O P I N I O N
On Easter morning, 2021, as we motored South down a nearly empty Route 101, my daughter asked, “Is the tree like one of these by the road, daddy, how will we find it?”
“It’s so much older, baby,” I said. “We’ll know it when we see it. It will be unlike any tree we’ve ever seen.”
We were on a pilgrimage, a sacred quest, seeking last-minute grace and connection on a day of rebirth. In less than 24 hours, a 250-year-old sugar maple – a creature born before America had presidents and the oldest known of its kind in our country – would come down. The grand tree was barely living now. Since the 1950s, the property owners had cared for the tree, never tapping it for sap, never allowing it to be cored. But a recent wind storm proved too much for the old one. She had decided on her own that her time had come.
I wanted my daughter to stand in the shadow of an ancient, the least we could do to give back to a creature that had given so much.
The tree was known as the Old Lady of Kensington, planted around 1780 when an addition was built on the old farmhouse that still stands. The Old Lady had a smaller, but still old sister Maple standing sentinel on the other side of the doorway.
The tree was listed as a national champion. But her record would fall, in just a few hours. My daughter happily scribbled in her field journal as we drove – a roadside tree, a motorcycle crossing sign, a water tower. She planned on drawing a picture of the Old Lady.
Since it had been announced that the tree would come down, her impending fate had made national headlines. The owners, who for decades had employed an arborist to take care of the tree, had been swamped with requests for pieces of wood. Carpenters. Bowl makers. Chainsaw artists. Gardeners looking for seeds.

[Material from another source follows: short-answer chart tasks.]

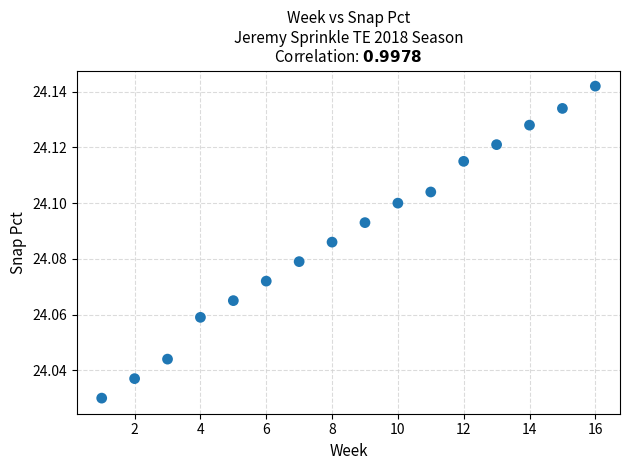

What is the range of X values (max minus min)?

15.0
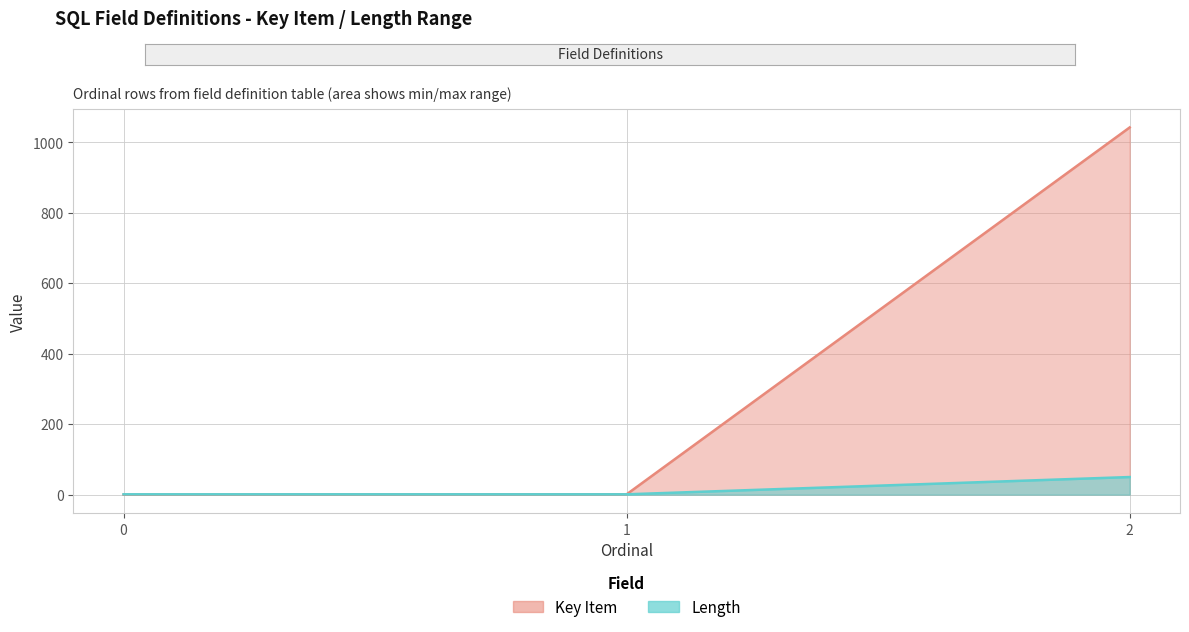

At which label does Length reach its peak?

2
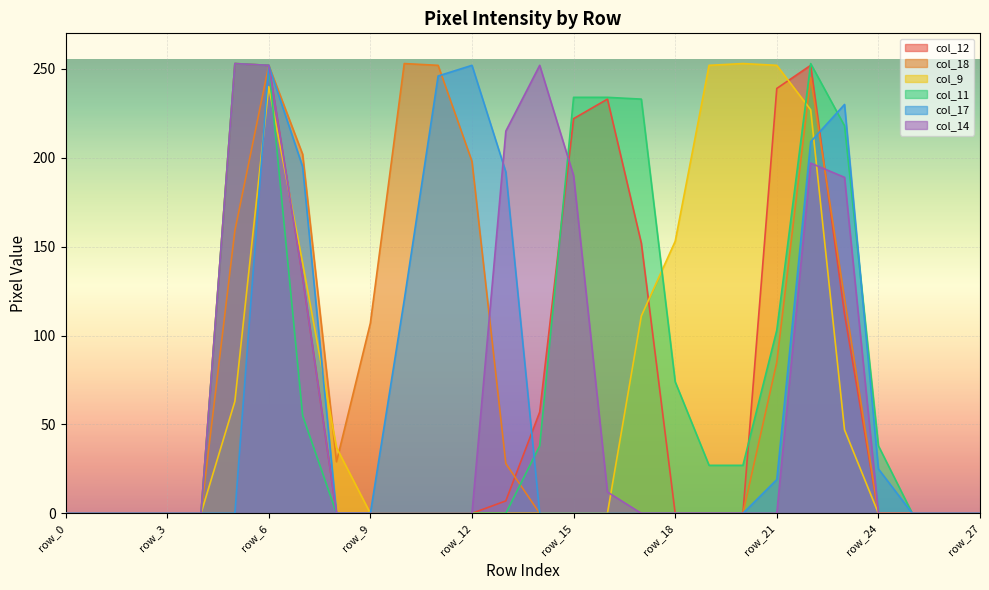

Does the chart display data point markers on the line(s)?

No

The owners, only half-joking, asked reporters why all those people wanting parts of the tree now didn’t want to help when the tree was alive. Indeed.
What were we trying to do here? What was I trying to preserve?
Walt Whitman suggested that trees offer humans “reflections of a richer variety” than mere shadows or mirrors. He meant, I think, reflections of ourselves; connection to our ancestors and to child-selves, testing our limits in a tree’s branches. Shade. Wildlife. A sense of Earthly delight. Can a mere wooden bowl reflect immortality?
Most likely not. But here we are, strangers, grasping for connection.
The Old Lady was impossible to miss. Her primary branch – the one cracked in the recent storm – was the diameter of a refrigerator. Reports placed the girth of the tree at 21 feet around. My daughter stepped up to the trunk and leaned all the way back, trying to capture the top in her eyeline, imagining that perhaps Jack would show up any moment, pursued by a frightful giant. She plucked a two-inch slice of bark off the ground and tucked it into her pocket. Even she, especially she, needed a token.
After a few minutes, she sat on the stone stoop near the road and began to draw. Perhaps a poet, perhaps Whitman, could reflect in this moment about an exchange of memory, on the wise ancient one on its deathbed being captured one last time by the pure of heart. That’s not for me, though.
I gave Little Bean space, resisting the urge to look over her shoulder. I didn’t want to bear witness to the process of the old life now being preserved in ink and on paper. This was between them.
While my daughter drew, I chatted with a man walking by with his daughter in a stroller. A handful of people stopped by and a few cars rolled slowly down the road in front; pilgrims all, coming to pay their respects. The man held his phone up to take a picture and I asked him if he wanted me to ask my daughter to move.
“Oh no,” he said. “I actually like her in the shot. If that’s ok with you.”
It was and I understood.
“All set, daddy.” My daughter was holding her journal open to her drawing. In her vision, the sugar maple was young and sported an explosion of bushy leaves. Not a crack in sight.
“That’s beautiful, baby.”
We turned to look at the Old Lady once more, the afternoon gloaming played smartly off her worn bark.
“Goodbye tree,” I said.
“Goodbye tree,” my daughter said. She closed her journal and handed it to me, her assistant. I tucked it into my back pocket.
We move through life like the centuries of wind that has ruffled the tree’s branches. We move on, but we remember. We celebrate. We plant again.